■ Exercise data

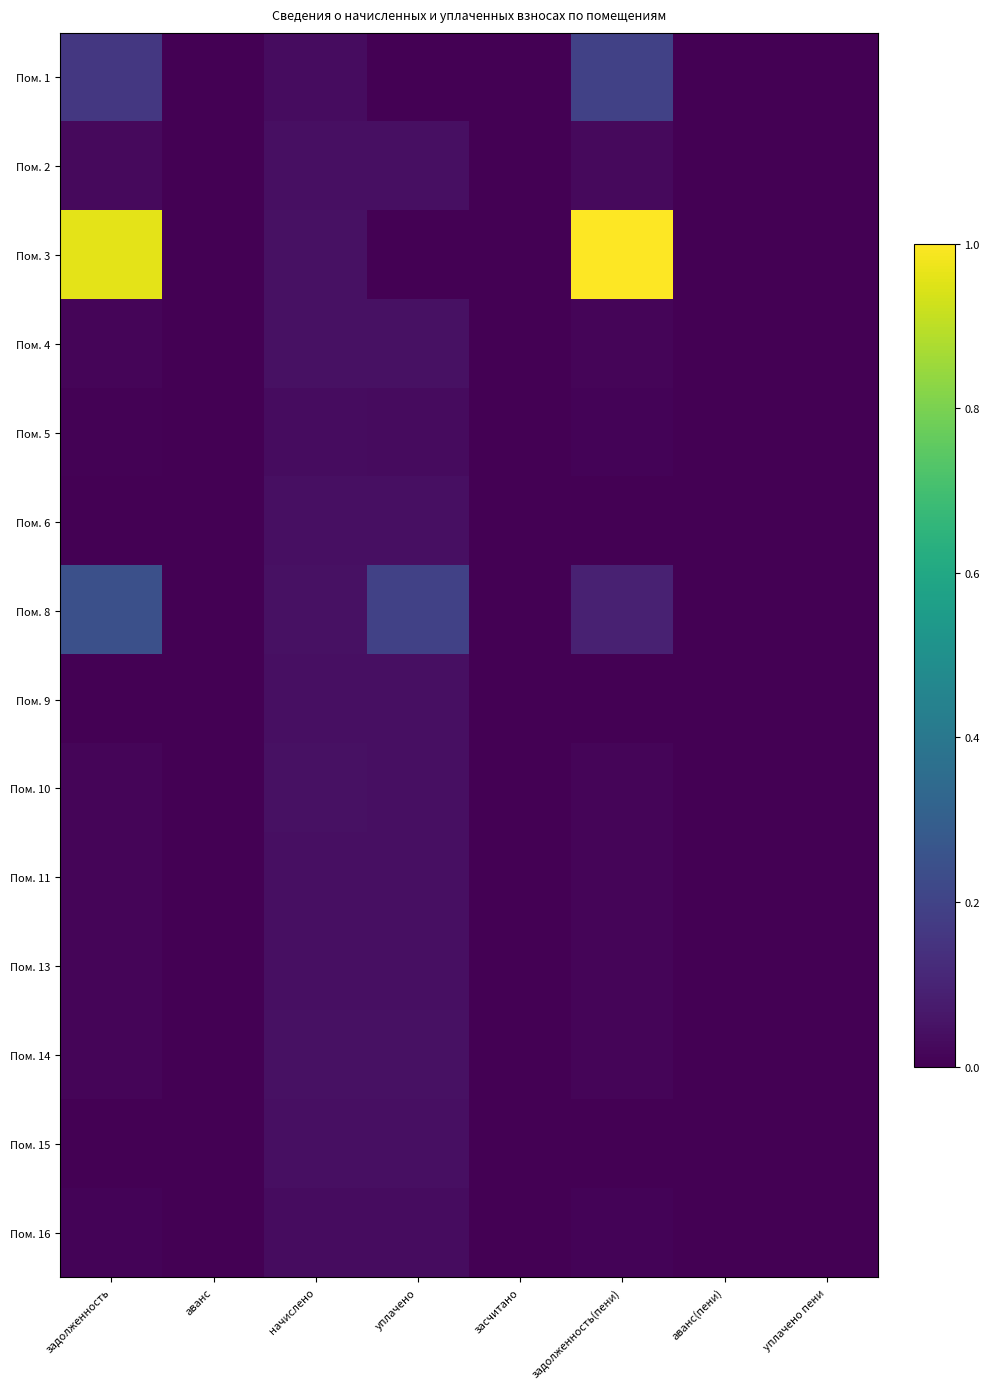

List the series in order of their peak value, lowest first.

Пом. 16, Пом. 5, Пом. 15, Пом. 2, Пом. 11, Пом. 6, Пом. 9, Пом. 13, Пом. 4, Пом. 10, Пом. 14, Пом. 1, Пом. 8, Пом. 3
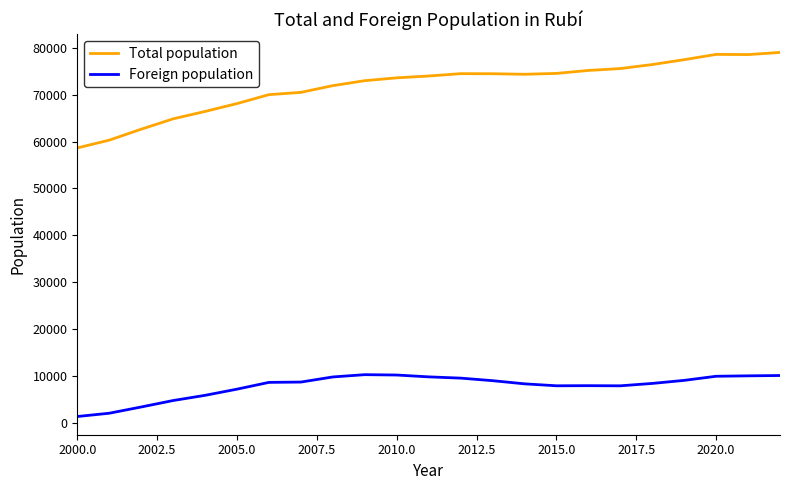

What is the highest value of the Foreign population series?

10301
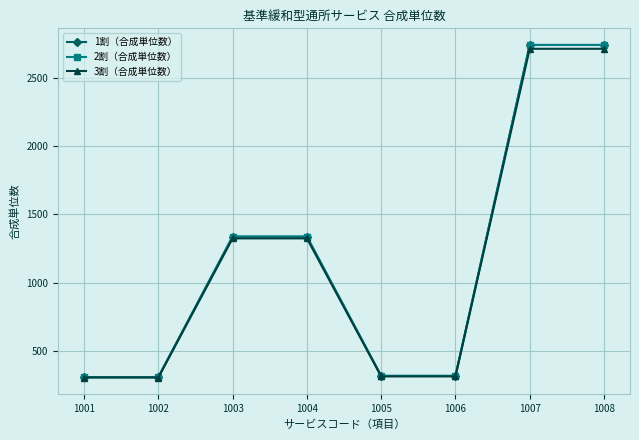

What is the sum of the 3割（合成単位数） values at 1002 and 1005?

616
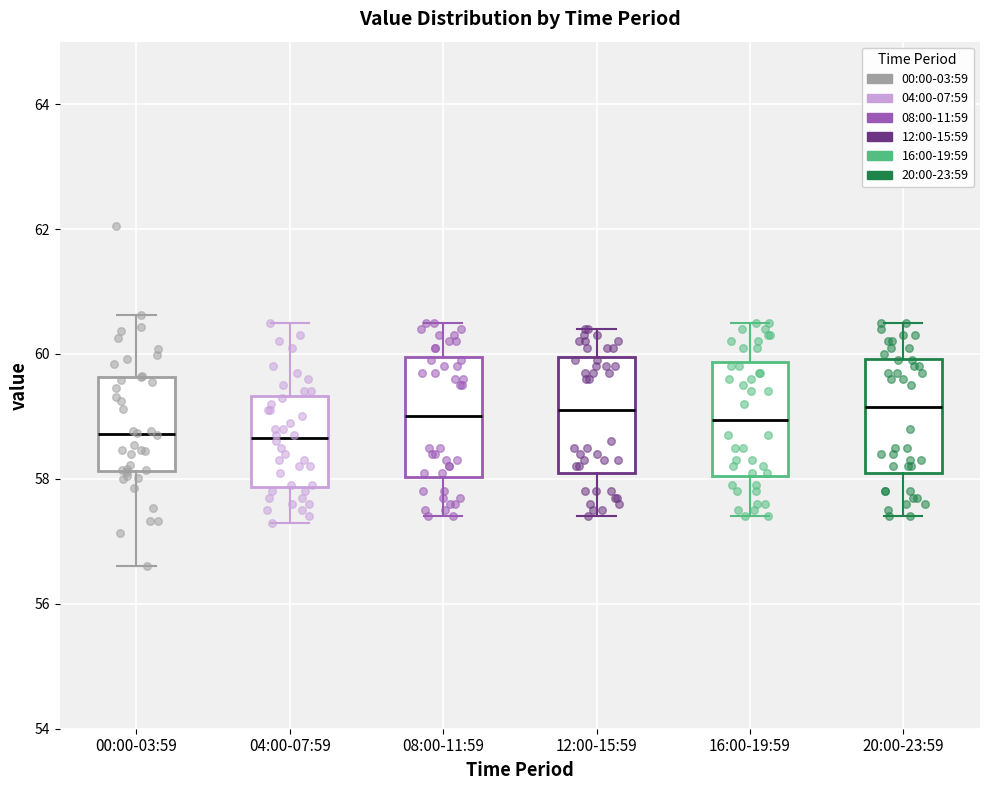

Where does the upper whisker of the box for 16:00-19:59 end on the y-axis? The values are not printed on the chart, so give them approximately, as read against the axis.

60.6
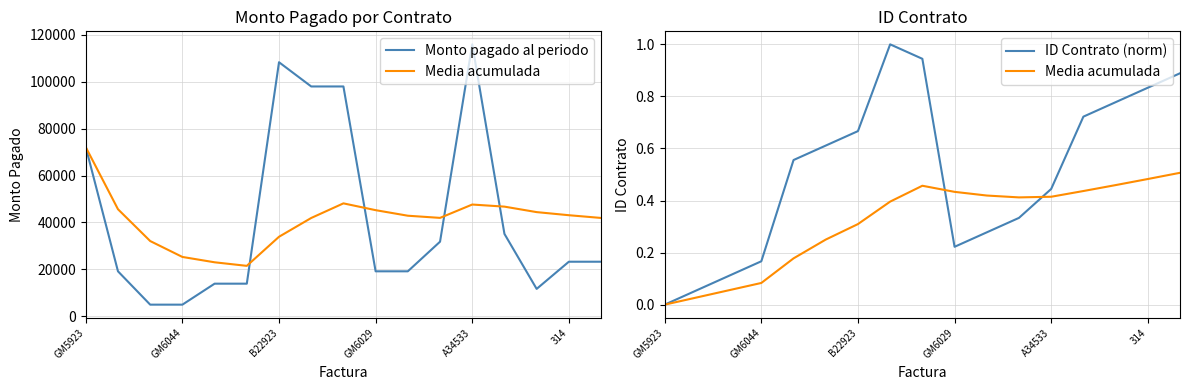

Is the value of Monto pagado al periodo at 16 greater than the value of Media acumulada at 10?

Yes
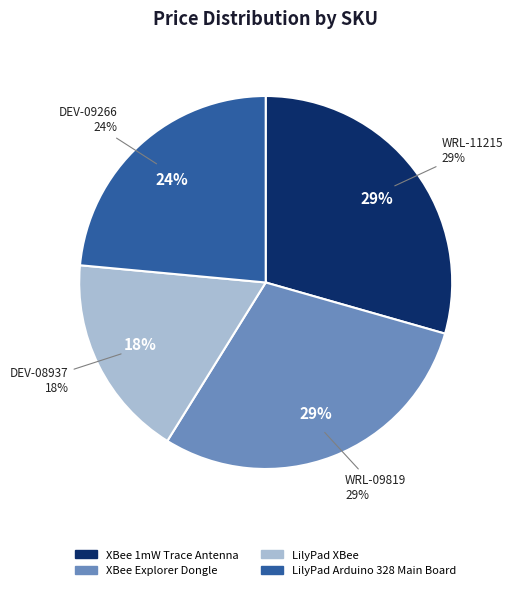

To the nearest percent, what percentage of the pie is DEV-09266?

24%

■ The task
Give back every row above word for word, with the pictures left out.

■ Task result
List the series in order of their peak value, lowest first.

Пом. 16, Пом. 5, Пом. 15, Пом. 2, Пом. 11, Пом. 6, Пом. 9, Пом. 13, Пом. 4, Пом. 10, Пом. 14, Пом. 1, Пом. 8, Пом. 3

What is the highest value of the Foreign population series?

10301

What is the sum of the 3割（合成単位数） values at 1002 and 1005?

616

Where does the upper whisker of the box for 16:00-19:59 end on the y-axis? The values are not printed on the chart, so give them approximately, as read against the axis.

60.6

Is the value of Monto pagado al periodo at 16 greater than the value of Media acumulada at 10?

Yes

To the nearest percent, what percentage of the pie is DEV-09266?

24%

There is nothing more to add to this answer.